A minha geração é a do remendo. Do remédio. Da mezinha. Desde que nasci, o meu país recebeu mais de 70 mil milhões de euros em fundos de coesão e não realizou praticamente nenhuma reforma digna desse nome. A confiança que os meus avós tiveram na melhoria das condições de vida dos seus filhos face à deles, está hoje, para os meus pais, dependente de um bilhete de avião para uma economia desenvolvida.
Honrar o 25 de Abril não é limitarmo-nos a herdá-lo. Qual é o legado que queremos construir? Eu gozo de liberdades que os meus avós, com a minha idade, só podiam imaginar. Mas também estou rodeado de jovens que não auferem sequer mil euros e para os quais a emancipação de ter uma casa para morar e formar família é apenas uma miragem. A liberdade herda-se, mas também se constrói e se expande.

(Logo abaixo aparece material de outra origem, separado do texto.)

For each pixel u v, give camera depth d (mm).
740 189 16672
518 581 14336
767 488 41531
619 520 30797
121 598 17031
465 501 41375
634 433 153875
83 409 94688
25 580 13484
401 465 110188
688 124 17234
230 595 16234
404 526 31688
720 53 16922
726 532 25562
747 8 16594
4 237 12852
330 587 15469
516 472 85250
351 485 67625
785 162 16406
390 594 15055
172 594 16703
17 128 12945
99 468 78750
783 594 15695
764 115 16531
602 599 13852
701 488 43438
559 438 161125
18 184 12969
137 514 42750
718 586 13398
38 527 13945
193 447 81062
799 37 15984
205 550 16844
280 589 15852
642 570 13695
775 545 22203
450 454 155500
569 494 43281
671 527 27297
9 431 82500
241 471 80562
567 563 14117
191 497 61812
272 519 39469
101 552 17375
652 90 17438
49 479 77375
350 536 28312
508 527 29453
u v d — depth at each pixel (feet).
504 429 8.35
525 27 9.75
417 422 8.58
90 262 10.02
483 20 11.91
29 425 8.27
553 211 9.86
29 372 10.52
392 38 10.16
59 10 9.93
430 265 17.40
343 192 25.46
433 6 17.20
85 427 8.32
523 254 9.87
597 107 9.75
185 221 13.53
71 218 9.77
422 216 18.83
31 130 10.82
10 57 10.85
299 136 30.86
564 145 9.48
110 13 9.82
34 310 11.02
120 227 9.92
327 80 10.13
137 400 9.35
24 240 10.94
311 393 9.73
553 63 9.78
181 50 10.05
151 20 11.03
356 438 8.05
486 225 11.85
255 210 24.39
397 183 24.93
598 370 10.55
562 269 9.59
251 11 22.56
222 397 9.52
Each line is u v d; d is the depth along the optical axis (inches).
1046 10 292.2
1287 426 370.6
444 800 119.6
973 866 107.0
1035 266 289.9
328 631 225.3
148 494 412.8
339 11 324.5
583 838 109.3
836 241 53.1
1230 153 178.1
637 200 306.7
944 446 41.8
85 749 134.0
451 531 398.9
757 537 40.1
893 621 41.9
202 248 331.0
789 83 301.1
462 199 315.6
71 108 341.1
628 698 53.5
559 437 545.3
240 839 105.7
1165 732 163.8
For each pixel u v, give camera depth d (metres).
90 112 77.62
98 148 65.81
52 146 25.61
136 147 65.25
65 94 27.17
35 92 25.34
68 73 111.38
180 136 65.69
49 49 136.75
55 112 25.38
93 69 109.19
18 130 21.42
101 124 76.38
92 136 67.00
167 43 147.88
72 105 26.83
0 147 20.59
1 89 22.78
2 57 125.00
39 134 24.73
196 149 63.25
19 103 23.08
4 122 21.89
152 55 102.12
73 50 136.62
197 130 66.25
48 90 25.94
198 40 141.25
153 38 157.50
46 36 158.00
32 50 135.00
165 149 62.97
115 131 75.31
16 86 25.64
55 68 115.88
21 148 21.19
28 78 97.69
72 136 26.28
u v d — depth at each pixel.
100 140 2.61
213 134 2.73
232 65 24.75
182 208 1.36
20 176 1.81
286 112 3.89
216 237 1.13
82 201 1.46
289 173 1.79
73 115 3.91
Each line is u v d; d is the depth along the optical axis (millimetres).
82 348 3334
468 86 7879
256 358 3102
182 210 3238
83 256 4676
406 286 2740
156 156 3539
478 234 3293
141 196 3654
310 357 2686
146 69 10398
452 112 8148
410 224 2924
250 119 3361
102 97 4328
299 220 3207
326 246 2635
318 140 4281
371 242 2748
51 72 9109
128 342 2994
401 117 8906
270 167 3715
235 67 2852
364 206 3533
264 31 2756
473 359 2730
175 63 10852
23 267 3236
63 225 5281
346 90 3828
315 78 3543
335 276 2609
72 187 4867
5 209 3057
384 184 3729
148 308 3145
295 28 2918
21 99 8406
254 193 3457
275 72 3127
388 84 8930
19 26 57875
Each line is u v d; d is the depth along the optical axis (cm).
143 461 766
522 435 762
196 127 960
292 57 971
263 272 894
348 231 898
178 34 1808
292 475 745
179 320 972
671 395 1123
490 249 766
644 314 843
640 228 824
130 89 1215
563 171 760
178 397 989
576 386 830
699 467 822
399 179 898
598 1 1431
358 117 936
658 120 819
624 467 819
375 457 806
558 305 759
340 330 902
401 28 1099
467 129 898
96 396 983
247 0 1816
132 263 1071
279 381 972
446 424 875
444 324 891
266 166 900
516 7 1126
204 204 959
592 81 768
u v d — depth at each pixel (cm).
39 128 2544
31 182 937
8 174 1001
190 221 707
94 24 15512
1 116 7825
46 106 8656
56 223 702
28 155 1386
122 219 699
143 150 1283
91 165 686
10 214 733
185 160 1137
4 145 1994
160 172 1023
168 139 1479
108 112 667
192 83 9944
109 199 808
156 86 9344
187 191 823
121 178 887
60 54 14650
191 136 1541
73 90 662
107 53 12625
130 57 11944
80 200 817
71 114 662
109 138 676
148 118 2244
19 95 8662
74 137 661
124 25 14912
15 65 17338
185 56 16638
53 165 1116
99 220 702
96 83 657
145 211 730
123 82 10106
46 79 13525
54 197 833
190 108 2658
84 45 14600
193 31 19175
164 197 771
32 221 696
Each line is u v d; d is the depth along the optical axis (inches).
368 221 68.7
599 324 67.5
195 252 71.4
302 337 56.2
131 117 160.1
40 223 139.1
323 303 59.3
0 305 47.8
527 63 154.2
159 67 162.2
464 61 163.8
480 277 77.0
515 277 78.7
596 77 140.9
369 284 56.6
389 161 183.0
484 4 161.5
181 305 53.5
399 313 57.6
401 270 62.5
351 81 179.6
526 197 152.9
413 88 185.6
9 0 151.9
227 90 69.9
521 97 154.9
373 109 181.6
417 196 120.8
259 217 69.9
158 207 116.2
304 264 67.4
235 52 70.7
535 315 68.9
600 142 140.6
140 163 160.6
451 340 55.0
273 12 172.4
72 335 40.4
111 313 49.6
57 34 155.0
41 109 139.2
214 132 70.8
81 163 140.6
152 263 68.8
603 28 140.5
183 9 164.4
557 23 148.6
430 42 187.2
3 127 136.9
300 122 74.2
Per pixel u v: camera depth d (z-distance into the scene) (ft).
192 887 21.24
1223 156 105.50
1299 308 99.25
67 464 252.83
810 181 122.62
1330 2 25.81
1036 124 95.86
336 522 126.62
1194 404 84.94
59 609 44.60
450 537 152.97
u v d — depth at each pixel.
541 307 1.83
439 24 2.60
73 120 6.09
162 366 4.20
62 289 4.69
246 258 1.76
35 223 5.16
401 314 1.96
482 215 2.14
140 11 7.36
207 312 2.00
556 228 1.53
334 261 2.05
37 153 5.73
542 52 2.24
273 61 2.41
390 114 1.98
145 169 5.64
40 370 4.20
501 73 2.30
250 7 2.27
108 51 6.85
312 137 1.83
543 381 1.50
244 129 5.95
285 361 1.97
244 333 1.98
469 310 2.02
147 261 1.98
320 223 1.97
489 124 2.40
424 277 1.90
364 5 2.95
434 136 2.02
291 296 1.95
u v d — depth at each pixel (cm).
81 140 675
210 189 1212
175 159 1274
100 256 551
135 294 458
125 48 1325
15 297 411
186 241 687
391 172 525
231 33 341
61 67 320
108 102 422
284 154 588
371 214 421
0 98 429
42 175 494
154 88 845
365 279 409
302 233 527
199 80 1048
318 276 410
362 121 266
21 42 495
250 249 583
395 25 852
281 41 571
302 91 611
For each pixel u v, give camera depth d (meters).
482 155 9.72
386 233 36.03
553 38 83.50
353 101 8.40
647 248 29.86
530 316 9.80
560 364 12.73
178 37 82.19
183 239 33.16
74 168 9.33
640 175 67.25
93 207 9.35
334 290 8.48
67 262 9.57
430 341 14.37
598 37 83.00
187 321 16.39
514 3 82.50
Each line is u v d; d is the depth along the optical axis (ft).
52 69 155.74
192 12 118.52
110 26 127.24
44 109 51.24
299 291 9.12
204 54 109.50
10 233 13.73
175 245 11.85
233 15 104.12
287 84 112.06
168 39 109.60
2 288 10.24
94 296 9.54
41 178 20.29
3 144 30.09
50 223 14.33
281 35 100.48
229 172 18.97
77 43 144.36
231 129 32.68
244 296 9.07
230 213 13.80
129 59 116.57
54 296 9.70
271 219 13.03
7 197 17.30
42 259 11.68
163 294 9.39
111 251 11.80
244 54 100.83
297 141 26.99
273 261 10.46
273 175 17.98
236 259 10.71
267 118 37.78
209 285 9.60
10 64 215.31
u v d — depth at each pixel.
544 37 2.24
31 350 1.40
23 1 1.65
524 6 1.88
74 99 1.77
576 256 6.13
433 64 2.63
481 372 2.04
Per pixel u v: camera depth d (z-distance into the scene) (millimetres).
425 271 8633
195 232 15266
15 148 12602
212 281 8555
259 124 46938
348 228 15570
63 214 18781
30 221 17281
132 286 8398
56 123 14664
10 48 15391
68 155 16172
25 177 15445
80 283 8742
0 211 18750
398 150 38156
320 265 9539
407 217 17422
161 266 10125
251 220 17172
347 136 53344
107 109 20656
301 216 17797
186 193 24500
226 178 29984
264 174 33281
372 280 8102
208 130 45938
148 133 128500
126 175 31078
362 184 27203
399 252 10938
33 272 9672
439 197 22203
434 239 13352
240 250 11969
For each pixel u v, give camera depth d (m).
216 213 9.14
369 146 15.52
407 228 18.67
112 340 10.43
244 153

A coragem e a ambição que estiveram na base do 25 de Abril de 1974 e da sucessão de eventos que espoletou têm de continuar a pautar a nossa conduta política. Uma vontade inabalável de libertar o indivíduo das amarras que o prendem e caminhar em direção ao desenvolvimento, à prosperidade, à democracia plena. Tem de ser possível uma nova onda de crescimento como aquela a que os meus pais e avós assistiram.
O 25 de Abril é nosso por direito. Mas também é nosso dever.